DIRECTIVE
From the listing below, select every line where the word "planning" appears.

DATA EXTRACT
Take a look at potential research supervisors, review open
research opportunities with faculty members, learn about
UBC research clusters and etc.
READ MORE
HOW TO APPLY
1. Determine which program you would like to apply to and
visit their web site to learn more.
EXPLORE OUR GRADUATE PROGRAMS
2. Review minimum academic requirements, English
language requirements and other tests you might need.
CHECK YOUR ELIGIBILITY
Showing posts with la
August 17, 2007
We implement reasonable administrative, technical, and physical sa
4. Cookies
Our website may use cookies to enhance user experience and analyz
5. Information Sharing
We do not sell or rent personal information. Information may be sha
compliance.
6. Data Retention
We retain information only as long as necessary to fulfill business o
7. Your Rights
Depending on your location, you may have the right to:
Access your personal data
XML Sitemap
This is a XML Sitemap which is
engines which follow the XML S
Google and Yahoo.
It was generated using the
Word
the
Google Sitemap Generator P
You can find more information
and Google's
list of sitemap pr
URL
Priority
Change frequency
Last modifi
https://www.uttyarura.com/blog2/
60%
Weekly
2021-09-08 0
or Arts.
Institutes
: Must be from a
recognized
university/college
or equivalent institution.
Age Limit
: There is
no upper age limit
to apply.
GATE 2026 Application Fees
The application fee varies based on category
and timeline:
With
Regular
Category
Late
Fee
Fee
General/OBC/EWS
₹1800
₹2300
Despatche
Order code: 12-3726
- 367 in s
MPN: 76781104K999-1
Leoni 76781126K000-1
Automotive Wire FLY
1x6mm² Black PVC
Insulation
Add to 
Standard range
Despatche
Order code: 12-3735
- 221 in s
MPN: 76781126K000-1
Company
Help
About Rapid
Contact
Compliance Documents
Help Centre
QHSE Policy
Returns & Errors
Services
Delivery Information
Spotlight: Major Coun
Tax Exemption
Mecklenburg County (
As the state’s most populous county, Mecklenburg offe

==

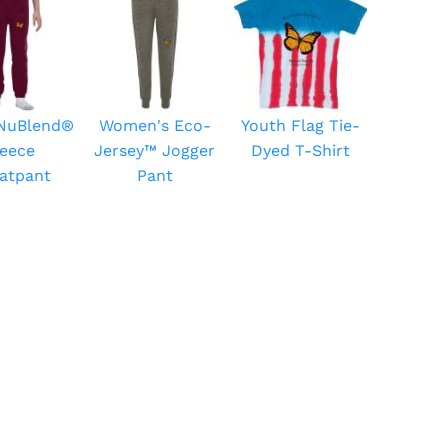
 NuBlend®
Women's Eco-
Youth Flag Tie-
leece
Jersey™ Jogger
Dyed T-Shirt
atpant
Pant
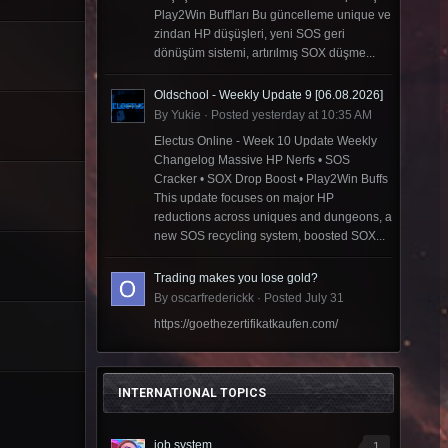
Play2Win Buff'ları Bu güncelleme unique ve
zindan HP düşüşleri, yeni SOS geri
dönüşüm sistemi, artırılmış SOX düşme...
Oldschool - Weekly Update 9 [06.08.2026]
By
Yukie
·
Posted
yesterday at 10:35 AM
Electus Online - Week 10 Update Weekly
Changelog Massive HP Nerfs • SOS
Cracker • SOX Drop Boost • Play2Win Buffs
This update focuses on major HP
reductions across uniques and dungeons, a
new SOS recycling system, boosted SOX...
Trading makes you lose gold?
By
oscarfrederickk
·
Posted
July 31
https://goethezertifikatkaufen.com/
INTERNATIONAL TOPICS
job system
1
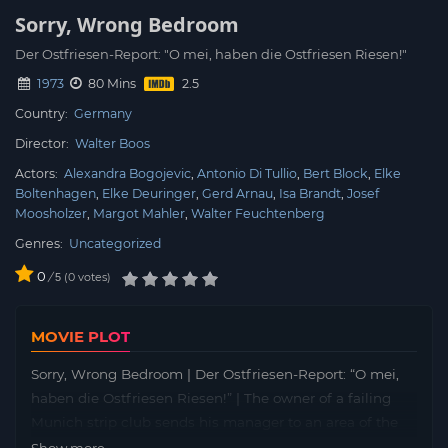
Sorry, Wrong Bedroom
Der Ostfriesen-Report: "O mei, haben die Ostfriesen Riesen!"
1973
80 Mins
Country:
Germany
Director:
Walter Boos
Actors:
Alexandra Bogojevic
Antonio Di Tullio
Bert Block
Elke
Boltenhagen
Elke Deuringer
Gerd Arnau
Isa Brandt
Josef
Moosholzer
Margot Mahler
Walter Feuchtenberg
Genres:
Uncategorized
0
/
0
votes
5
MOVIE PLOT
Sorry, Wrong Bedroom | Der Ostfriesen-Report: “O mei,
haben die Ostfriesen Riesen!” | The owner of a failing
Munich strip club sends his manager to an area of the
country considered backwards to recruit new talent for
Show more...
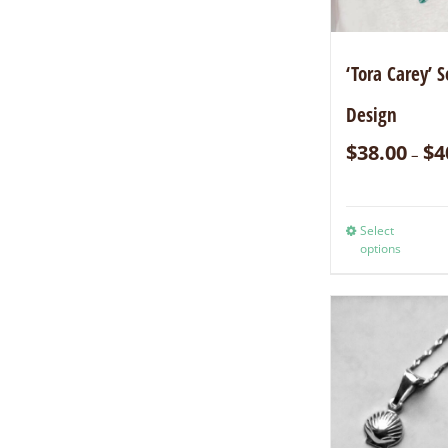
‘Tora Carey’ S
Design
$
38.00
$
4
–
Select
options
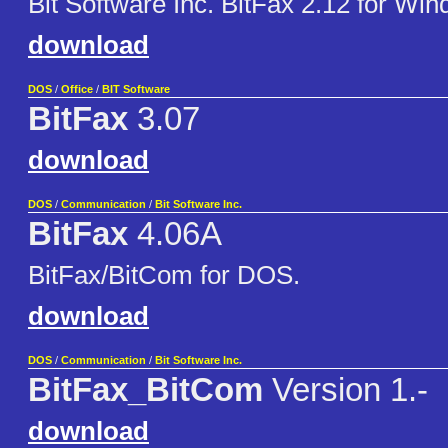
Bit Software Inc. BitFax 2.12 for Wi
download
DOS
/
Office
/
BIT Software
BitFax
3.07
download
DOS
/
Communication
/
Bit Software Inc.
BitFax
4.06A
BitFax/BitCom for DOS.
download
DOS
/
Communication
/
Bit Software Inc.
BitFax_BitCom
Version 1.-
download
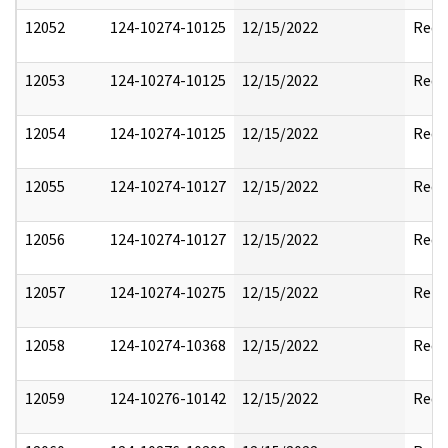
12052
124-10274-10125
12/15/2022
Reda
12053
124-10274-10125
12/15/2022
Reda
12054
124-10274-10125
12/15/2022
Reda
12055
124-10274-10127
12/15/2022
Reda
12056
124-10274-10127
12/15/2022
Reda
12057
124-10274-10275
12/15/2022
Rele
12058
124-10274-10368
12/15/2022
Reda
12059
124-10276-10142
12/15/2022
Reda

---

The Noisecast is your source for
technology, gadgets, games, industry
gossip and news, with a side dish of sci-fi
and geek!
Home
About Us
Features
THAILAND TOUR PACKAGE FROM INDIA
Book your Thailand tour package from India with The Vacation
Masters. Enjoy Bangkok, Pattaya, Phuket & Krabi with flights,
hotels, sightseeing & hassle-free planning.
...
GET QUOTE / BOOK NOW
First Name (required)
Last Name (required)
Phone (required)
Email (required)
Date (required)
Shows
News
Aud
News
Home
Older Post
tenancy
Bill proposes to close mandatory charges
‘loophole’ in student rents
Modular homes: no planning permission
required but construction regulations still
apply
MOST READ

SOLUTION FOR THIS TASK
hotels, sightseeing & hassle-free planning.
Modular homes: no planning permission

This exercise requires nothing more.